━━━━━ TASK DATA

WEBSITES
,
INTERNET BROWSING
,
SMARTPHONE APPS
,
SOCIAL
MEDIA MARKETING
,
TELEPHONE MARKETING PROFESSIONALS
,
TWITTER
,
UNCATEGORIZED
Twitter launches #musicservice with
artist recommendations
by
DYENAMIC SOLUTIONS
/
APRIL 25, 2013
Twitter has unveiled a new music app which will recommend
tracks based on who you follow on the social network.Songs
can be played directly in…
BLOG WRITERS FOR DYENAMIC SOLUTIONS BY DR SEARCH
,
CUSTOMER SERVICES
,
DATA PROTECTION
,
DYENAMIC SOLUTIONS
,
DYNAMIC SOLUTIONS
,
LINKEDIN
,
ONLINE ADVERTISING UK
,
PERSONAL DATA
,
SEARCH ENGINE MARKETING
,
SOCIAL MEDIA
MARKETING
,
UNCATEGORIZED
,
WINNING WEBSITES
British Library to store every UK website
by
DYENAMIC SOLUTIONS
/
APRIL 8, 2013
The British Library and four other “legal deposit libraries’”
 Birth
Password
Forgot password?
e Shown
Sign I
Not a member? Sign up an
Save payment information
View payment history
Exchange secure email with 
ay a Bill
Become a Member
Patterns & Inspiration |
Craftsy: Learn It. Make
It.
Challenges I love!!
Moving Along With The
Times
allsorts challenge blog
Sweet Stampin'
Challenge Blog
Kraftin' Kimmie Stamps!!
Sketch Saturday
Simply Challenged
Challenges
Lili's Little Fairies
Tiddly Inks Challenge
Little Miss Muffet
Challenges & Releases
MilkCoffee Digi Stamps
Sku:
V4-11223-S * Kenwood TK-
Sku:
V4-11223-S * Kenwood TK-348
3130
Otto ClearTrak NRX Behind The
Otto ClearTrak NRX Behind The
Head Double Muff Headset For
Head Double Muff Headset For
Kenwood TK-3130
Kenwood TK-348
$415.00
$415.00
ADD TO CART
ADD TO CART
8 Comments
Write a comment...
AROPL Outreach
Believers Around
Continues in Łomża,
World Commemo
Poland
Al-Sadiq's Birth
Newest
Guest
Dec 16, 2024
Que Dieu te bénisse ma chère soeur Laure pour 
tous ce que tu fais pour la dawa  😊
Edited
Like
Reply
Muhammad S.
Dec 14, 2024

━━━━━━━━━━

Show every line from the entries above in which "British" appears.

British Library to store every UK website
The British Library and four other “legal deposit libraries’”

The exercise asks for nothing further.